Records shown start
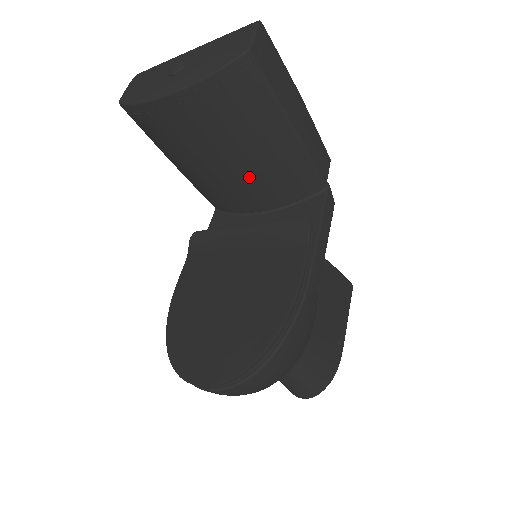
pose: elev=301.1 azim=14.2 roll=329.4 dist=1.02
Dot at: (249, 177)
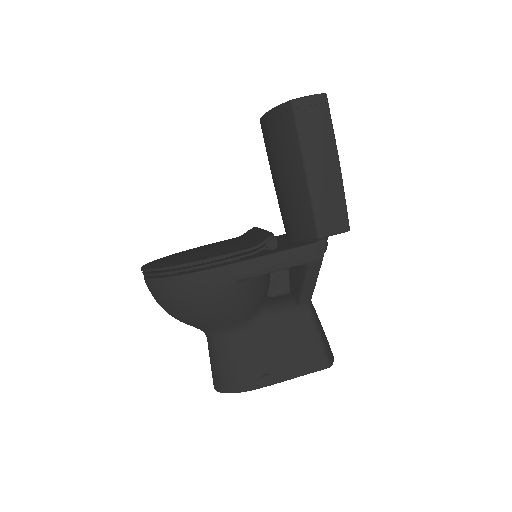
Dot at: (283, 199)
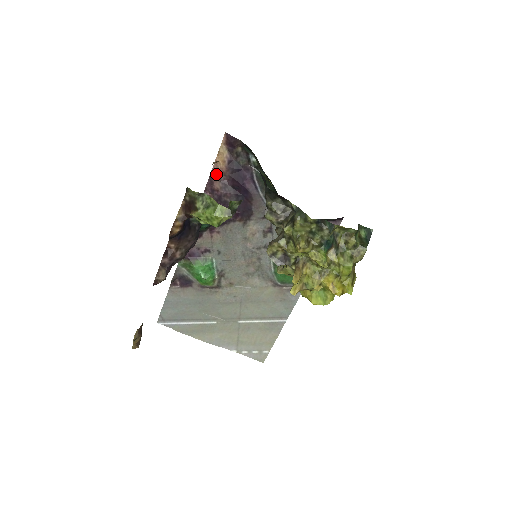
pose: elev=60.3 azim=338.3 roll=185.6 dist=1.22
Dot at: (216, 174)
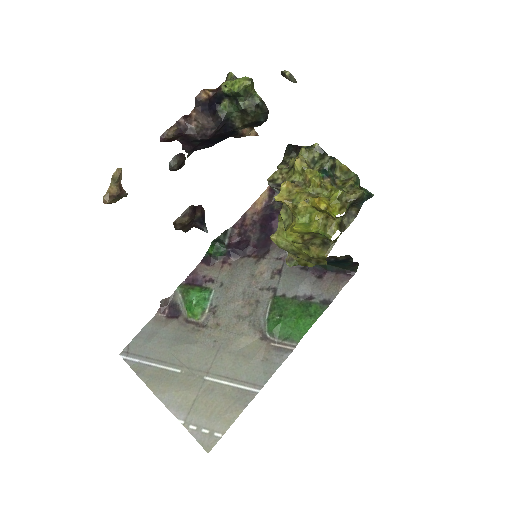
Dot at: (251, 213)
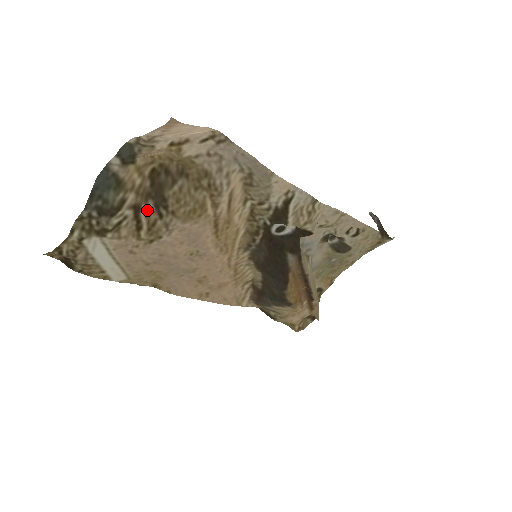
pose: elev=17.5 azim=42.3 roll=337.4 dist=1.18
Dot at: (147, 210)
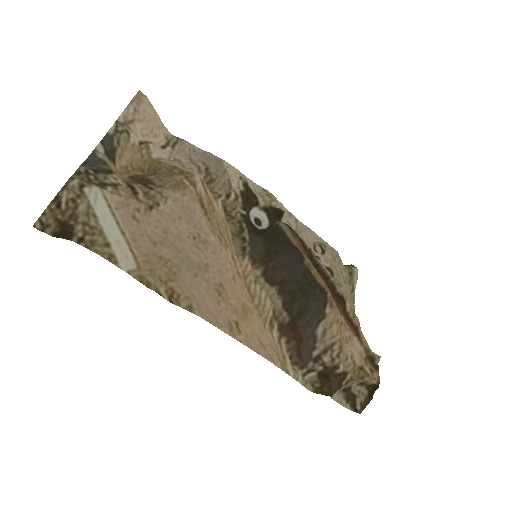
Dot at: (137, 186)
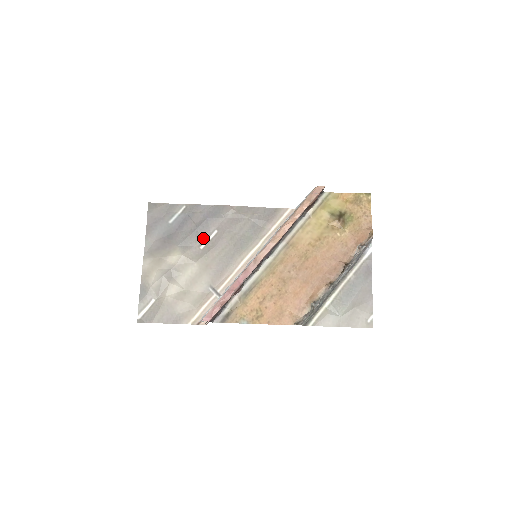
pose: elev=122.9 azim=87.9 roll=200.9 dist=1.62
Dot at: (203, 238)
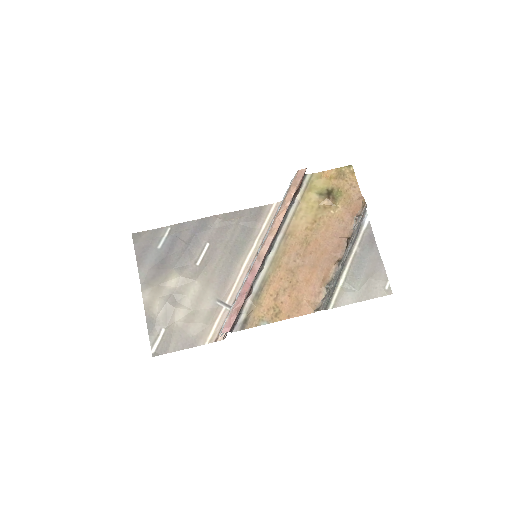
Dot at: (197, 254)
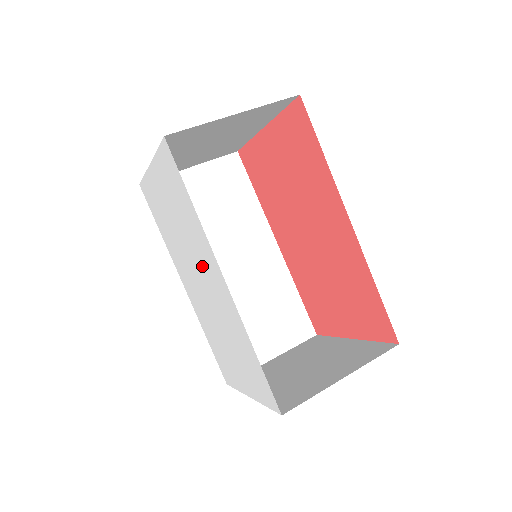
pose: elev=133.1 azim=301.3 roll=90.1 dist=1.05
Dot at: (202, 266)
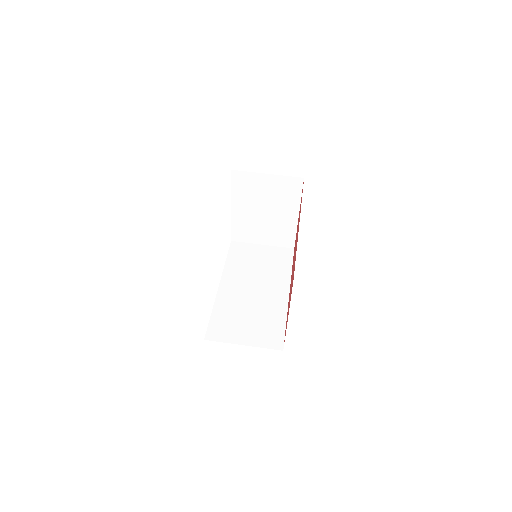
Dot at: occluded
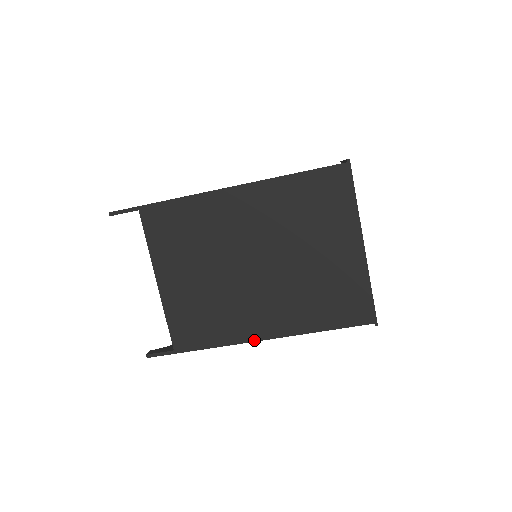
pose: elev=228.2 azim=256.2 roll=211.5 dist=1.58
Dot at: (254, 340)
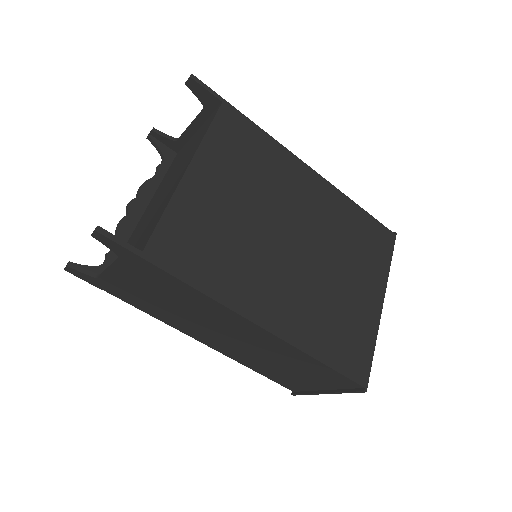
Dot at: (247, 316)
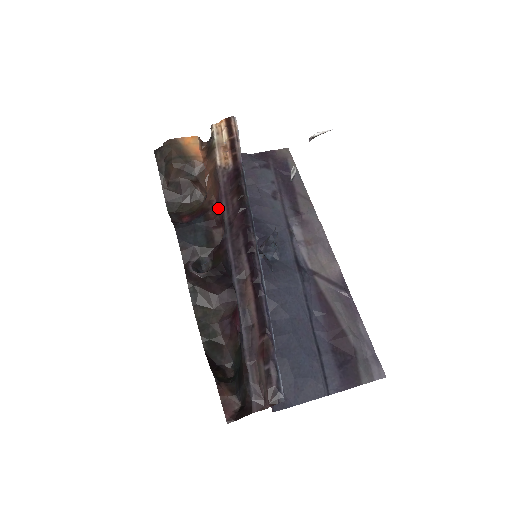
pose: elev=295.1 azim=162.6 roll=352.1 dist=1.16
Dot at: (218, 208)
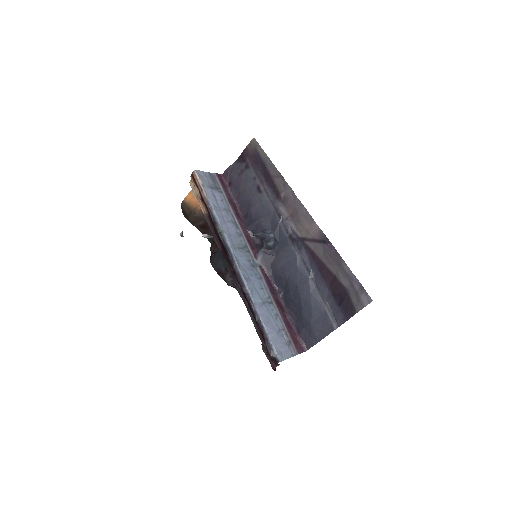
Dot at: occluded
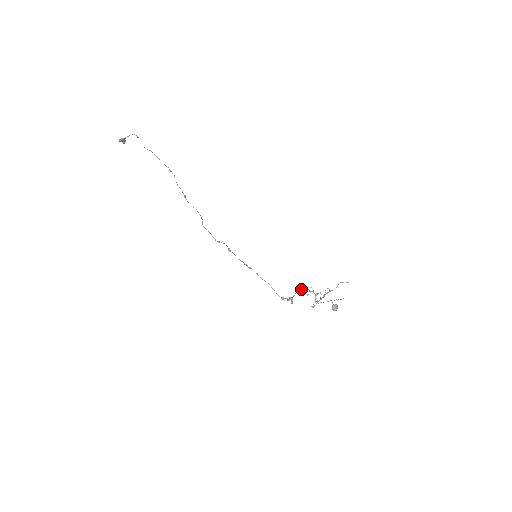
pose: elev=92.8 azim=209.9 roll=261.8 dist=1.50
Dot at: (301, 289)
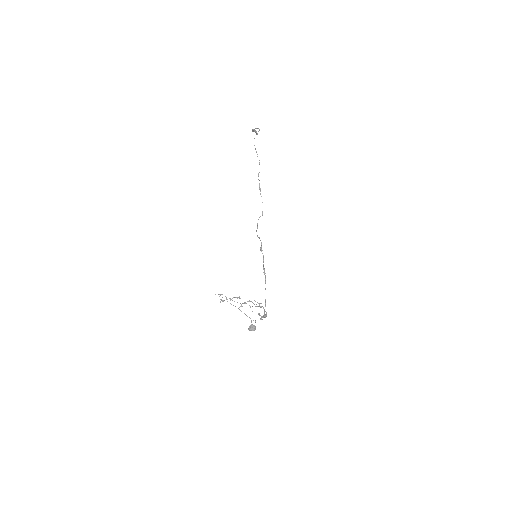
Dot at: occluded
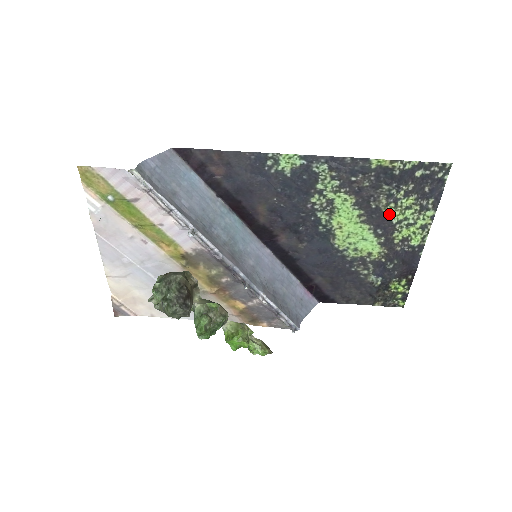
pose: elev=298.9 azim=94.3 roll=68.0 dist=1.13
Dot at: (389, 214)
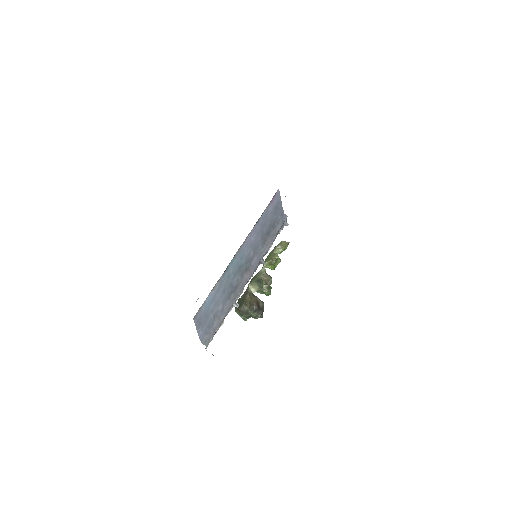
Dot at: occluded
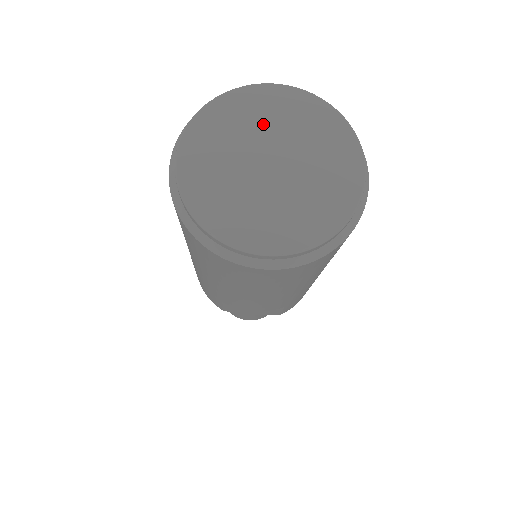
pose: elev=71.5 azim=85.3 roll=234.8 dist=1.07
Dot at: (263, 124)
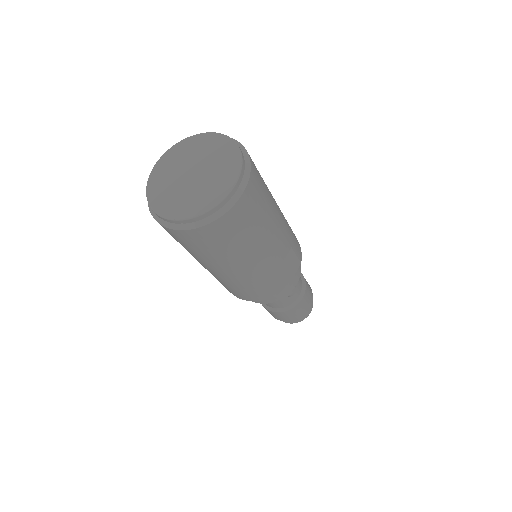
Dot at: (173, 170)
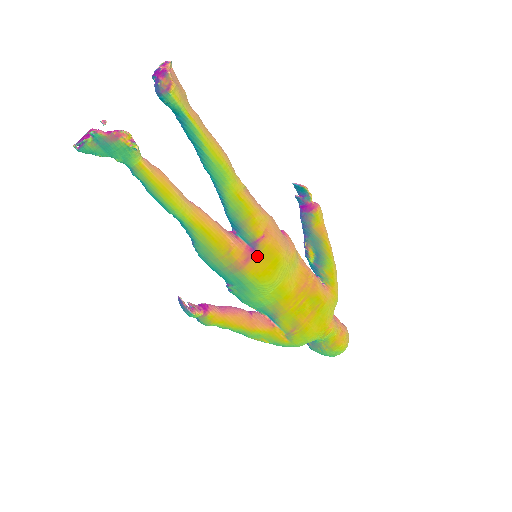
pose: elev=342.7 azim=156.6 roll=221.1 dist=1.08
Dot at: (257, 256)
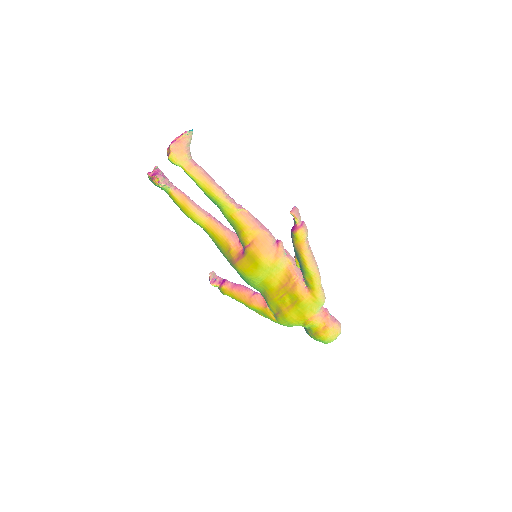
Dot at: (244, 258)
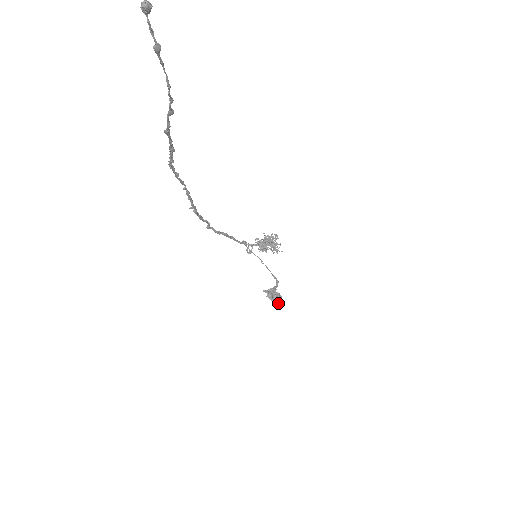
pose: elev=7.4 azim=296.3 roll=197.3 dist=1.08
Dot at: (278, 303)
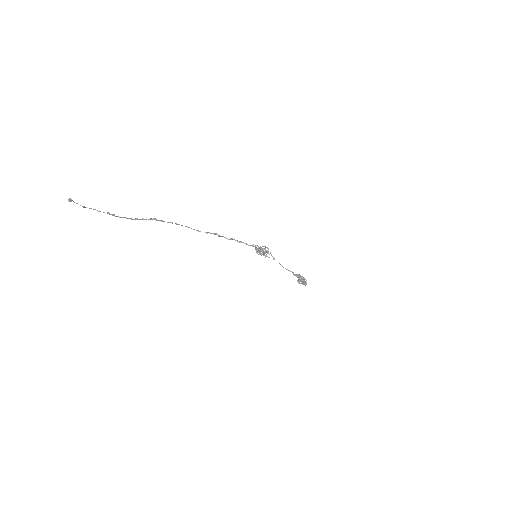
Dot at: (305, 285)
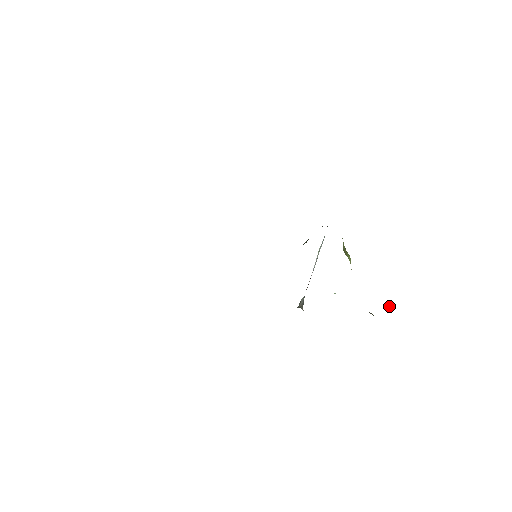
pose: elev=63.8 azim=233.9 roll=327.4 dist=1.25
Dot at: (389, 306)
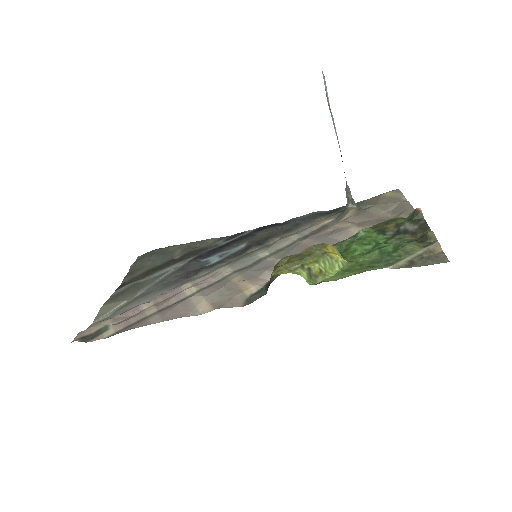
Records shown end
### [What is being asked]
Copy out again every line from the one that contains "pose: elev=342.7 azim=156.6" through the end of the entries, requests included, multiplying each coordinate in the answers by 1.6 and rounding to whole numbers, halves up. Leave the pictures out.

### [Response below]
pose: elev=342.7 azim=156.6 roll=221.1 dist=1.08
Dot at: (257, 256)
Dot at: (390, 413)
pose: elev=7.4 azim=296.3 roll=197.3 dist=1.08
Dot at: (278, 303)
Dot at: (488, 456)
pose: elev=63.8 azim=233.9 roll=327.4 dist=1.25
Dot at: (389, 306)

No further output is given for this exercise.